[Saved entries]
______________________________

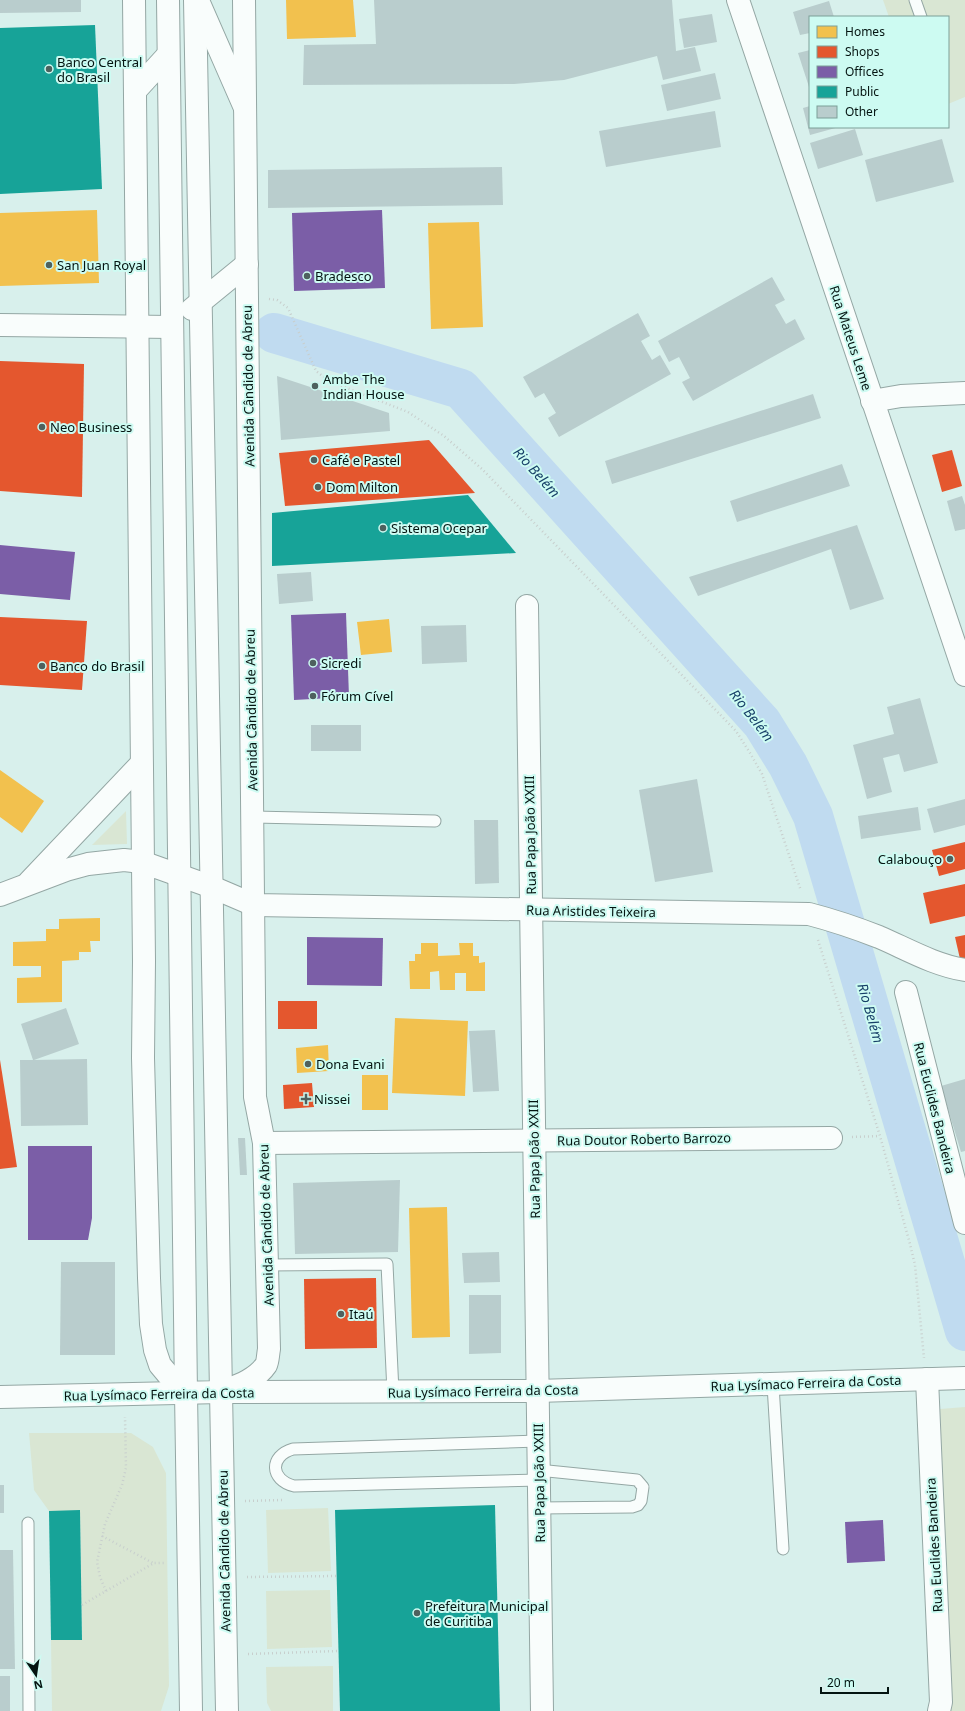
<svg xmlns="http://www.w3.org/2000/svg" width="965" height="1711" font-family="'Noto Sans',sans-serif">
  <rect width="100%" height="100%" fill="#d8f0ec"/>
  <g fill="#d9e6d3">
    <path d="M883,0H965V97L948,104V17H889Z"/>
    <path d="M126,811L127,844L92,845Z"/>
    <path d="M965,1407V1711H950L940,1409Z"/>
    <path d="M29,1433H131L153,1447L166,1473L169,1686L161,1711H52L51,1640L82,1639L80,1511H49L34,1490Z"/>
    <path d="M328,1508L331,1571L268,1573L266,1510Z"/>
    <path d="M330,1590L332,1647L267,1649L266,1591Z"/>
    <path d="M333,1666V1711H271L267,1703L266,1667Z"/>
  </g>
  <g fill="#f2c14e">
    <path d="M286,0H353L356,37L287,39Z"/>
    <path d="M97,210L99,283L0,286V213Z"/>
    <path d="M479,222L483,327L431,329L428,223Z"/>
    <path d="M389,619L392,652L361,655L357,622Z"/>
    <path d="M0,770L44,801L22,833L0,817Z"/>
    <path d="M100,918V941H90L91,952H79V960L62,961V1002L17,1003V978L41,977V966H13V942L46,941V929H59V919Z"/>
    <path d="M421,943H438V956L460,955L459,943H473V956H479V963L485,962V991H466V973H455V990H440L439,971L430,972V989H410L409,961H415V954H421Z"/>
    <path d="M395,1018L468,1021L465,1096L392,1093Z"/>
    <path d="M328,1045L329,1071L297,1073L296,1048Z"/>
    <rect x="362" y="1075" width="26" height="35"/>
    <path d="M447,1207L450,1337L412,1338L409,1208Z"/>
  </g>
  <g fill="#e4572e">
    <path d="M0,361L84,364L82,497L0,491Z"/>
    <path d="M429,440L475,493L285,506L279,453Z"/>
    <path d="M952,450L962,486L942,492L932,455Z"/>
    <path d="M0,617L87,621L82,690L0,685Z"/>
    <path d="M965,842V869L939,876L932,850Z"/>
    <path d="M965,884V916L930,924L923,893Z"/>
    <path d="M965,935V958L960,959L955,937Z"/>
    <rect x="278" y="1001" width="39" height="28"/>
    <path d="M0,1060L17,1167L0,1169Z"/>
    <path d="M312,1083L314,1107L284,1109L283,1085Z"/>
    <path d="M376,1278L377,1348L305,1349L304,1279Z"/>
  </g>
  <g fill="#7b5ea7">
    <path d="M382,210L385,288L294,291L292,213Z"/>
    <path d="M0,545L75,552L70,600L0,594Z"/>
    <path d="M346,613L349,697L294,700L291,615Z"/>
    <path d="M307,937L383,938L382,986L307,985Z"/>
    <path d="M28,1146H92V1218L88,1240H28Z"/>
    <path d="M883,1520L885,1561L847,1563L845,1522Z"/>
  </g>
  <g fill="#17a398">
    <path d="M95,25L102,189L0,194V28Z"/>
    <path d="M468,495L516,553L272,566V513Z"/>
    <path d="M495,1505L500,1711H340L335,1510Z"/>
    <path d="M80,1510L82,1640H51L49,1511Z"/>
  </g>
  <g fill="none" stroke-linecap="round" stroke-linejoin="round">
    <path stroke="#c0dbf0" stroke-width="40" d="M274,333L461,389L762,723L788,765L813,816L965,1331"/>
  </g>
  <g fill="#b9cdcd">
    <path d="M0,0H81V12L0,13Z"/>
    <path d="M374,0H672L676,51L695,47L701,71L663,80L657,56L564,80L514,84L303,85L304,45L376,44Z"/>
    <path d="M829,1L834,17H810V33L800,35L793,12Z"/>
    <path d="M712,14L717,42L684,48L679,19Z"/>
    <path d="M810,50V90L798,53Z"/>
    <path d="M715,73L721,99L667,111L661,85Z"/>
    <path d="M810,106V127H839L810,135L803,108Z"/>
    <path d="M715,111L721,147L606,167L599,131Z"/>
    <path d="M855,129L863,155L818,169L810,143Z"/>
    <path d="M942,139L954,182L876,202L865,160Z"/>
    <path d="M502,167L503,205L268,208V170Z"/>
    <path d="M772,277L785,300L775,305L786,324L795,319L805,339L693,401L682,382L690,378L679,357L669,362L658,341Z"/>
    <path d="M638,313L650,336L641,341L652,360L660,355L671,374L559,437L548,418L556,413L544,393L535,398L523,377Z"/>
    <path d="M277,376L389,413L390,431L281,440Z"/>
    <path d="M813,394L821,418L612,484L605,461Z"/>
    <path d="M842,464L850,486L737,522L730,501Z"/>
    <path d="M962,496L965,505V529L955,531L947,501Z"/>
    <path d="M857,525L884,599L850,610L831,549L698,596L689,577Z"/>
    <path d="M311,572L313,601L279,604L277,574Z"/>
    <path d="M466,625L467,662L422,664L421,626Z"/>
    <path d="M920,698L938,763L904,772L899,754L883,758L892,792L867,799L853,745L894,734L887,707Z"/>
    <rect x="311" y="725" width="50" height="26"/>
    <path d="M697,779L713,872L655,882L639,790Z"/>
    <path d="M965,799V825L934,833L927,809Z"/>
    <path d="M918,807L921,830L861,839L858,816Z"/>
    <path d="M474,820H498L499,883L475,884Z"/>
    <path d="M66,1008L79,1044L34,1060L87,1059L88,1125L21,1126L20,1060H33L21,1024Z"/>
    <path d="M495,1030L499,1091L473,1092L469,1031Z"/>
    <path d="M965,1079V1151L961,1152L941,1086Z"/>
    <path d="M238,1138H245L247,1175H240Z"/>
    <path d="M400,1180L398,1252L295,1254L293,1183Z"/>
    <path d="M499,1252L500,1282L464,1283L462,1253Z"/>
    <path d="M61,1262H115V1355H60Z"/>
    <path d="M469,1295H501V1353L469,1354Z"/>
    <rect x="0" y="1485" width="4" height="28"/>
    <path d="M0,1550H13L15,1669H0Z"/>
    <rect x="0" y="1676" width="10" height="35"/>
  </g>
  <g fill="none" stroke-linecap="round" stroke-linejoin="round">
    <defs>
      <g id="lane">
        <path d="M915,0L921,17"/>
        <path d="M253,817L435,821"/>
        <path d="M267,1265L387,1264L393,1392"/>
        <path d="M773,1385L783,1549"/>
        <path d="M538,1441L293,1449C269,1456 270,1480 294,1486L539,1480"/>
        <path d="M538,1470L637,1480L643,1487L641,1501L638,1505L632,1507L539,1508"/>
        <path d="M28,1523L29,1711"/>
      </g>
      <g id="street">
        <path d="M872,401L901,396L965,393"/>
        <path d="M527,606L542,1711"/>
        <path d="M906,992L965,1223"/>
        <path d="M264,1143L831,1138"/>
        <path d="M927,1379L941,1702L939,1711"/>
      </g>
      <g id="secondary">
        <path d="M134,0L144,961L143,1058L149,1278L151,1324L155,1350L160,1365L175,1383L186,1393L191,1711"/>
        <path d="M0,325L172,327"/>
        <path d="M212,887L254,905L809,914C832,920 856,928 879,937C907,949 934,965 965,970"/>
        <path d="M221,1392C237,1386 256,1380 266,1365C268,1361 268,1354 269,1349L264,1143L255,1097L244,0"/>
        <path d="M221,1392L227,1711"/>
        <path d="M230,1392L537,1391L965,1378"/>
      </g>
      <g id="primary">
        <path d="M168,0L186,1393"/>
        <path d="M738,0L965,675"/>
        <path d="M199,3L245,108"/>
        <path d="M135,91L168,55"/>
        <path d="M192,309L247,264"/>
        <path d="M29,882L141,764"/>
        <path d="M0,895L66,870L88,864L124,860L142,862L212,887"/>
        <path d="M0,1397L221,1392L195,0"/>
      </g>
    </defs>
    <use href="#lane" stroke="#94a7a4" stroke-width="13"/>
    <use href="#street" stroke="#94a7a4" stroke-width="24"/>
    <use href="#secondary" stroke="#94a7a4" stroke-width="24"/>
    <use href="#primary" stroke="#94a7a4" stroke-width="24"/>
    <g stroke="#c8cfcd" stroke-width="2.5" stroke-dasharray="1 3" stroke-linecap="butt">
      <path d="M269,299L277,300L288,308L316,371L329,381L408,412L444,436L482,469L736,731L750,753L762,774L801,891"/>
      <path d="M818,940L880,1136L910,1244L915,1265L924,1358"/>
      <path d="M852,1137L880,1136"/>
      <path d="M245,1501L282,1500"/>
      <path d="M102,1536L153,1563"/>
      <path d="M247,1577L337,1576"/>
      <path d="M106,1591L100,1577L97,1562L105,1524L122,1485L126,1468L125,1417"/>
      <path d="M82,1605L154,1563H166"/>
      <path d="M248,1654L338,1651"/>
    </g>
    <use href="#lane" stroke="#f9fdfc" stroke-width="11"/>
    <use href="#street" stroke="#f9fdfc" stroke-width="22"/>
    <use href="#secondary" stroke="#f9fdfc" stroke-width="22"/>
    <use href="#primary" stroke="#f9fdfc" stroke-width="22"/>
  </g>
  <g fill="#4e615e" stroke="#cdfbf2" stroke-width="1.5">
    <circle cx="49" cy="69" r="4"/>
    <circle cx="49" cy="265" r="4"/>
    <circle cx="307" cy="276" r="4"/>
    <circle cx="315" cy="386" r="4"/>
    <circle cx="42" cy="427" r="4"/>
    <circle cx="314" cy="460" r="4"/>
    <circle cx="318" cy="487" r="4"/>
    <circle cx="383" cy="528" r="4"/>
    <circle cx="313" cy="663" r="4"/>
    <circle cx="42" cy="666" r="4"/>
    <circle cx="313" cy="696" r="4"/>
    <circle cx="950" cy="859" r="4"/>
    <circle cx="308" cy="1064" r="4"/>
    <path d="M304 1093h4v4h4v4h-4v4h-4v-4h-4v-4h4z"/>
    <circle cx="341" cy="1314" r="4"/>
    <circle cx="417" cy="1613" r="4"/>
  </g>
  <g text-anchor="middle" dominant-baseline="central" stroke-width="4" stroke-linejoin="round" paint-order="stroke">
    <g font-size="13" fill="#041411" stroke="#cdfbf2" text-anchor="start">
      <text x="57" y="62">Banco Central<tspan x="57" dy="15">do Brasil</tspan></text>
      <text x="57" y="265">San Juan Royal</text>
      <text x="315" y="276">Bradesco</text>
      <text x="323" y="379">Ambe The<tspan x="323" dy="15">Indian House</tspan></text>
      <text x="50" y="427">Neo Business</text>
      <text x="322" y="460">Café e Pastel</text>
      <text x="326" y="487">Dom Milton</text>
      <text x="391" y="528">Sistema Ocepar</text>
      <text x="321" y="663">Sicredi</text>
      <text x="50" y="666">Banco do Brasil</text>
      <text x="321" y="696">Fórum Cível</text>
      <text x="942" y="859" text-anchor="end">Calabouço</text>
      <text x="316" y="1064">Dona Evani</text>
      <text x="314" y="1099">Nissei</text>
      <text x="349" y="1314">Itaú</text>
      <text x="425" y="1606">Prefeitura Municipal<tspan x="425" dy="15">de Curitiba</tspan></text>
    </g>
    <g font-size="13" fill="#041411" stroke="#cdfbf2">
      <text transform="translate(851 338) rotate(72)">Rua Mateus Leme</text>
      <text transform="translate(248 386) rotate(-91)">Avenida Cândido de Abreu</text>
      <text transform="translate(251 710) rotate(-91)">Avenida Cândido de Abreu</text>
      <text transform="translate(530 835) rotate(-91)">Rua Papa João XXIII</text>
      <text transform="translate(591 911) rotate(1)">Rua Aristides Teixeira</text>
      <text transform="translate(935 1108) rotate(76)">Rua Euclides Bandeira</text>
      <text transform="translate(644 1139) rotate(-1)">Rua Doutor Roberto Barrozo</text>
      <text transform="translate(534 1159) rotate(-91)">Rua Papa João XXIII</text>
      <text transform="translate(266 1225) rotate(-92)">Avenida Cândido de Abreu</text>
      <text transform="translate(806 1383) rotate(-2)">Rua Lysímaco Ferreira da Costa</text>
      <text transform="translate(483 1391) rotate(-1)">Rua Lysímaco Ferreira da Costa</text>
      <text transform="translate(159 1394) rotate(-1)">Rua Lysímaco Ferreira da Costa</text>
      <text transform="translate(539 1483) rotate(-91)">Rua Papa João XXIII</text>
      <text transform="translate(934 1545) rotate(-93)">Rua Euclides Bandeira</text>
      <text transform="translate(224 1551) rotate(-91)">Avenida Cândido de Abreu</text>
    </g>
    <g font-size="14" font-style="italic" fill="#174068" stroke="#cdfbf2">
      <text transform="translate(537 472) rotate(48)">Rio Belém</text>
      <text transform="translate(752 715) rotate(52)">Rio Belém</text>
      <text transform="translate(871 1013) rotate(74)">Rio Belém</text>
    </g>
  </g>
  <rect x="809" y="16" width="140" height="112" fill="#cdfbf2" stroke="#7d9f98"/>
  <rect x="817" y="26" width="20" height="12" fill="#f2c14e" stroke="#7d9f98"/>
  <text x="845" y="36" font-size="12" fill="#041411">Homes</text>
  <rect x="817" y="46" width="20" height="12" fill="#e4572e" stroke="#7d9f98"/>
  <text x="845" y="56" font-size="12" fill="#041411">Shops</text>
  <rect x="817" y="66" width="20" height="12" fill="#7b5ea7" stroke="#7d9f98"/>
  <text x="845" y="76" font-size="12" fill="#041411">Offices</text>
  <rect x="817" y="86" width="20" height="12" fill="#17a398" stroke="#7d9f98"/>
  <text x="845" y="96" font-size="12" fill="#041411">Public</text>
  <rect x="817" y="106" width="20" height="12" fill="#b9cdcd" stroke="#7d9f98"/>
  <text x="845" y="116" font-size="12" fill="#041411">Other</text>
  <g transform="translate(36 1675) rotate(167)" stroke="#cdfbf2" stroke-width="3" paint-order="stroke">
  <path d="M0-3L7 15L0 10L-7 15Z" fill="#041411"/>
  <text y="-6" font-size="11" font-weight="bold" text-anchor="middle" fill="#041411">N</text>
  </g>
  <path d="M821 1687v6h67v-6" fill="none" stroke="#041411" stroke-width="2"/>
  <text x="827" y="1687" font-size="12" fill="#041411" stroke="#cdfbf2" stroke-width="3" paint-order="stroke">20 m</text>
</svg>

______________________________

How many lines in the data above contain the string "middle"? Reply with only the number.

2